В прошлом году он произвел немалую сенсацию, поставив на свой стол миниатюру в сафьяновом футляре, запертом на золотой ключик, который он всегда носил на шее, — а на футляре была вытиснена змея — символ вечности с буквою «М» в круге. Иногда он ставил этот футляр на сафьяновый письменный столик, словно на алтарь, — обычно там же стояли цветы, — и посреди разговора вдруг вскакивал и целовал футляр. Или кричал из спальни лакею: «Хикс, принесите мне мой ларец!»
— Не знаю, кто она такая, — говаривал Фант, — да и кто может знать все его романы? Десборо Финт, сэр, раб нежной страсти. Думаю, вы слышали историю итальянской княгини, которую заперли в монастырь святой Барбары в Римини, он вам не рассказывал? Тогда и я должен молчать; или же историю той графини, из-за которой он едва не подрался на дуэли с князем Ведекиндом Баварским? Может быть, вы не слышали даже и про красавицу из Пентонвилля, дочь весьма уважаемого пастора-диссидента? Сердце ее было разбито, когда она узнала, что Финт помолвлен (с прелестной девушкой из знатной семьи, которая потом изменила ему), и теперь она в Хенуэлле[169].
Вера Фанта в своего друга доходит до безграничного обожания.
— Какой это был бы талант, сэр, если бы сколько-нибудь поработал! — шепчет он мне. — Он мог бы стать чем угодно, если бы не его страсти. Прекраснее его стихов ничего быть не может. Он написал продолжение «Дон-Жуана», положив в основу поэмы собственные похождения. Читали ли вы его «Стансы к Мэри»? Это выше Байрона, да, сэр, — выше Байрона!
Я был рад это услышать от такого компетентного критика, как Фант: сказать по правде, я сам сочинил эти стихи для простака Финта, которого застал однажды погруженным в раздумье над довольно-таки засаленным старомодным альбомом, — куда он не вписал еще ни одного слова.
— Не могу, — произнес он, — бывает, что я напишу сразу целую балладу, а сегодня — ни единой строчки. О Сноб, такой счастливый случай! Такое божественное создание! Она просила меня написать стихи ей в альбом, — а я не могу!
— Она богата? — спросил я. — Мне казалось, что вы женитесь разве только на богатой наследнице.
— Ах, Сноб! Она — само совершенство, и с такими связями — а я не могу выжать из себя ни единой строчки.
— А в каком духе вам требуется? — спросил я. — Погорячей и послаще?
— Перестаньте, Сноб, не надо! Вы топчете самые святые чувства. Мне нужно что-нибудь страстное и нежное — в духе Байрона. Я хочу ей сказать, что в пиршественных чертогах… ну и так далее, вы сами понимаете, — я думаю только о ней, что я презираю свет, что я им пресыщен, знаете ли, — ну и еще что-нибудь… какая-нибудь там «газель» или «бульбуль».

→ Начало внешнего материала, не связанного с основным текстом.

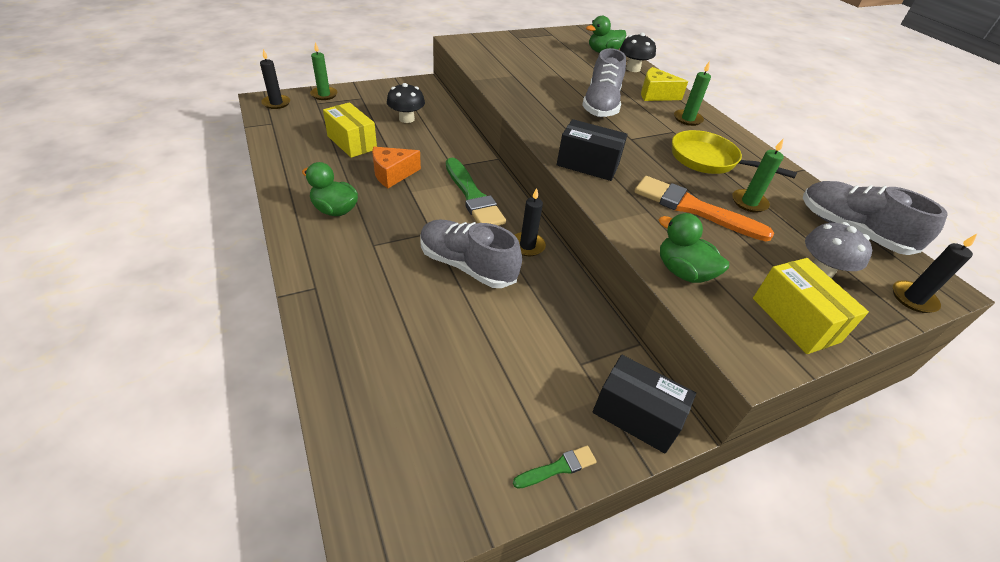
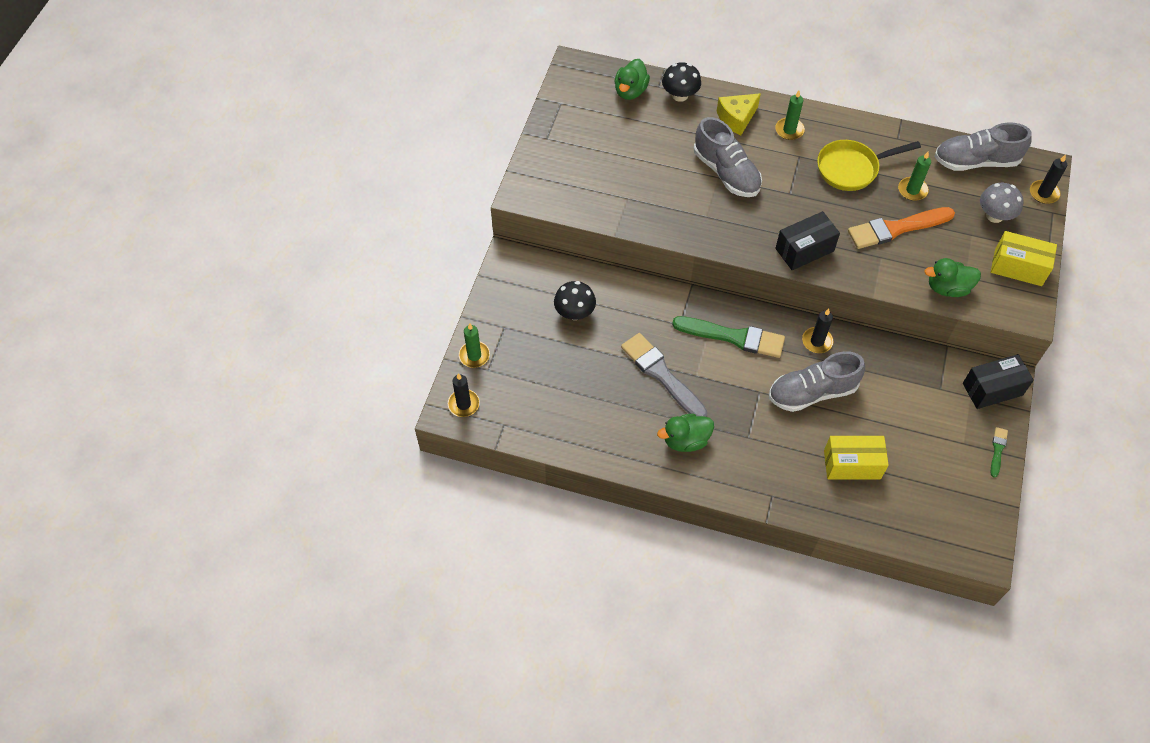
camera: 45 degrees left, 15 degrees up
yellow box [323,102,377,158] -> yellow box moved to [824,436,889,479]
orange cheese [372,147,421,188] -> grey brush [621,333,708,417]

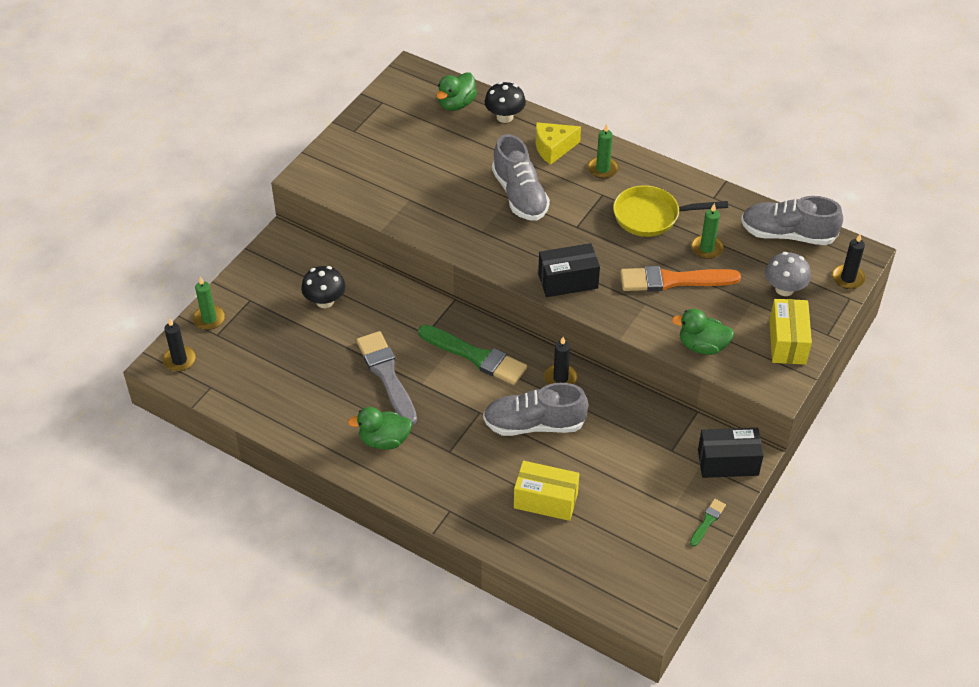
camera: 15 degrees right, 10 degrees down
yellow box [991,231,1057,286] -> yellow box turned 60 degrees clockwise [769,299,812,365]

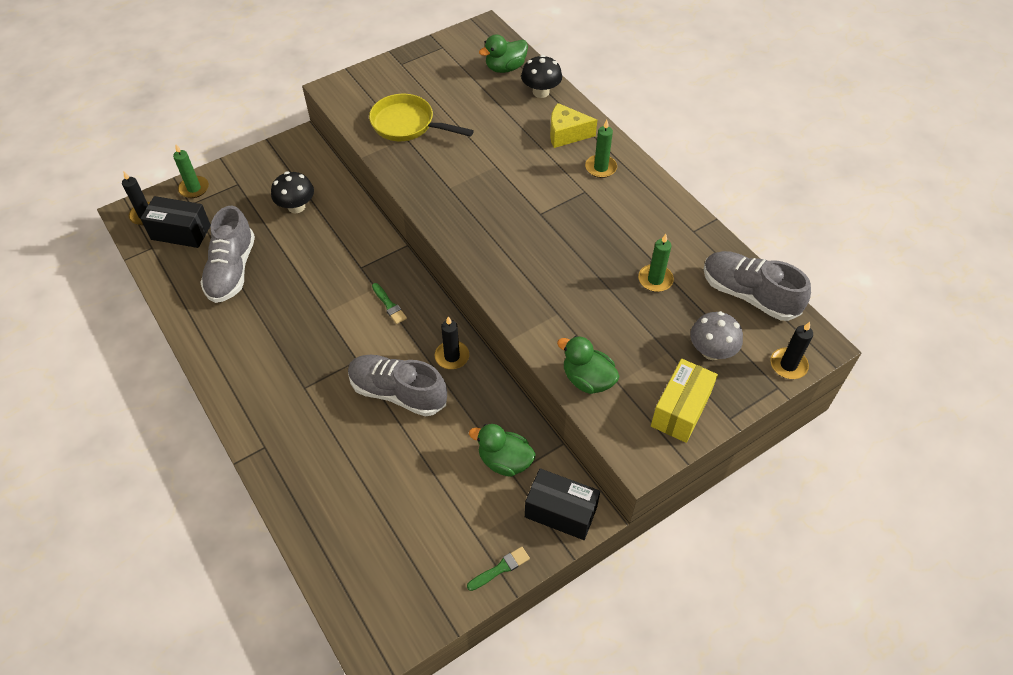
camera: 25 degrees right, 5 degrees up
green duck [348,407,412,450] -> green duck moved to [469,424,536,477]
grey brush [356,331,417,425] -> none
green brush [418,325,527,385] -> green brush [372,283,407,324], size x0.47
grey shoe [492,134,550,221] -> grey shoe moved to [200,205,255,303]
yellow box [514,461,579,521] -> none
black box [538,243,600,297] -> black box moved to [140,196,211,248]
yellow pan [613,185,728,237] -> yellow pan moved to [369,94,474,141]
orange brush [620,266,741,291] -> none

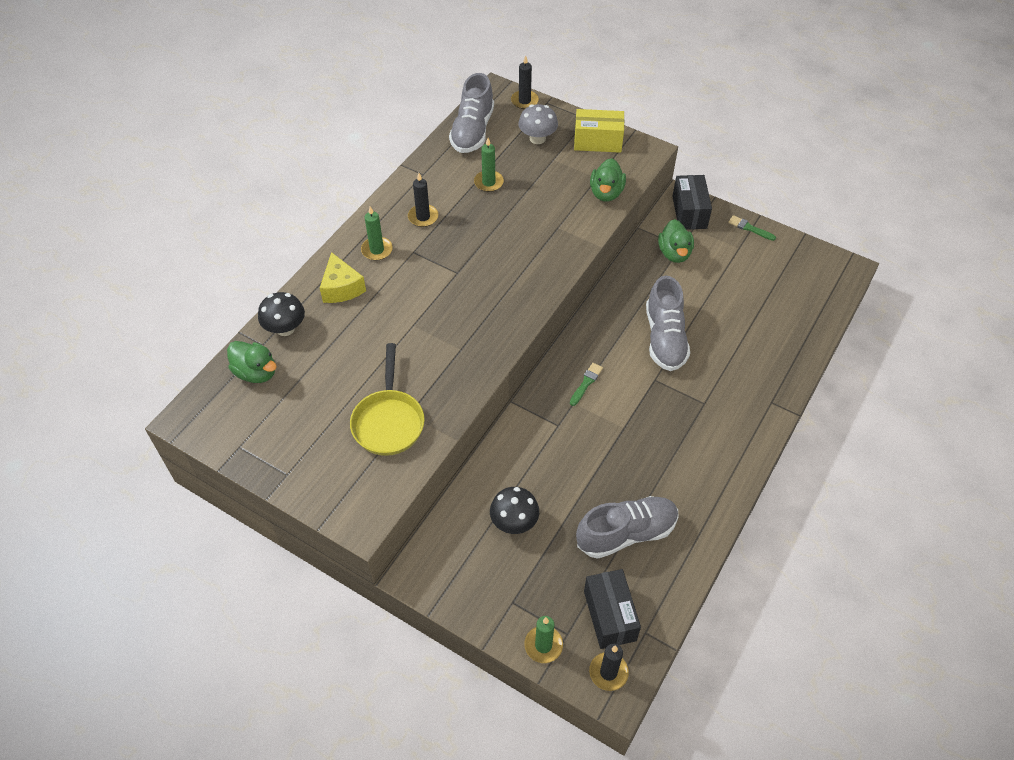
camera: 115 degrees left, 0 degrees up
black candle [435,316,469,369] -> black candle moved to [408,173,438,227]

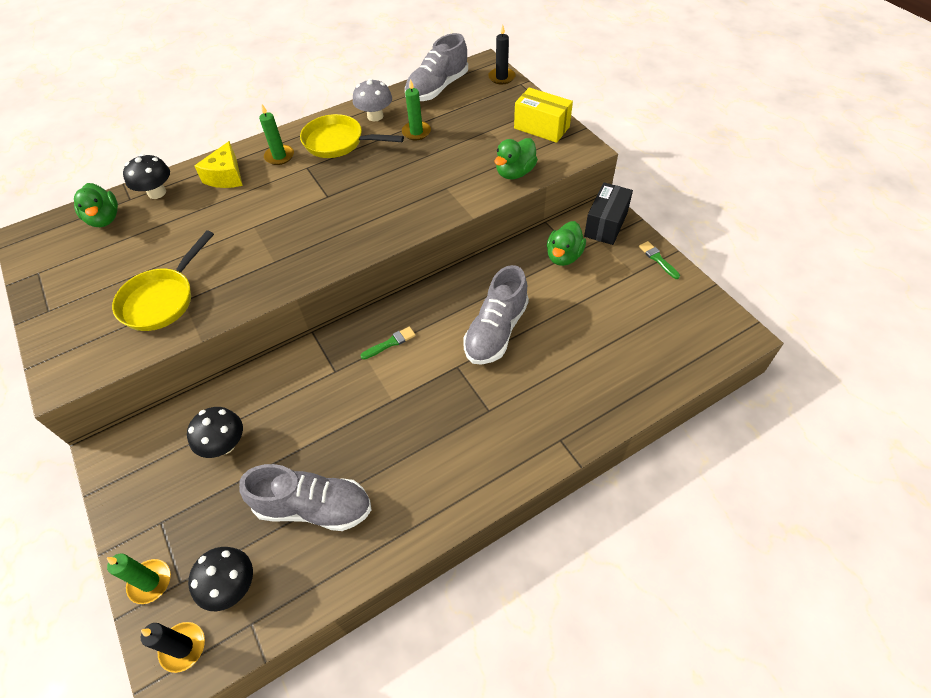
camera: 30 degrees right, 0 degrees up
black candle [408,173,438,227] -> yellow pan [300,114,404,158]
grey mushroom [518,104,558,144] -> grey mushroom moved to [353,78,392,121]
black box [584,569,641,649] -> black mushroom [188,547,253,611]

— А под конец — ятаган, — заметил автор этих строк, и мы приступили к делу:
— Ну, Финт, как по вашему мнению, ловко? — спросил я. — Признаться, я и сам чуть не плачу.
— Дальше, пожалуй, — начал Финт, — мы скажем, что весь мир у моих ног чтобы она, понимаете ли, приревновала; ну и так далее, в том же роде, и что я уезжаю путешествовать, понимаете ли. Быть может, это подействует на ее чувства.
И «мы» (как выразился этот несчастный педант) снова взялись за дело:
— А теперь — о путешествии, любезный Финт.
Я начал прерывающимся от волнения голосом:
— Послушайте, Сноб! — прервал Финт вдохновенного барда (в ту самую минуту, когда я собирался разразиться настолько трогательным четверостишием, что оно довело бы читателя до истерики). — Послушайте… гм… не могли бы вы сказать, что я… ношу мундир и что жизнь моя в опасности?
— Вы носите мундир? Ваша жизнь в опасности? Каким же это образом?
— Н-ну, — отвечал Финт, густо краснея, — я сказал ей, что уезжаю… в Эквадор… с военной экспедицией.
— Юноша, вы гнусный обманщик! — воскликнул я. — Дописывайте эти стихи сами!
Он их и дописал совершенно вне всякого размера, да еще хвастался потом в клубе, выдавая их за свои собственные.
Бедняга Фант твердо веровал в таланты своего друга до прошлой недели, когда он появился однажды в клубе с странной улыбкой на физиономии.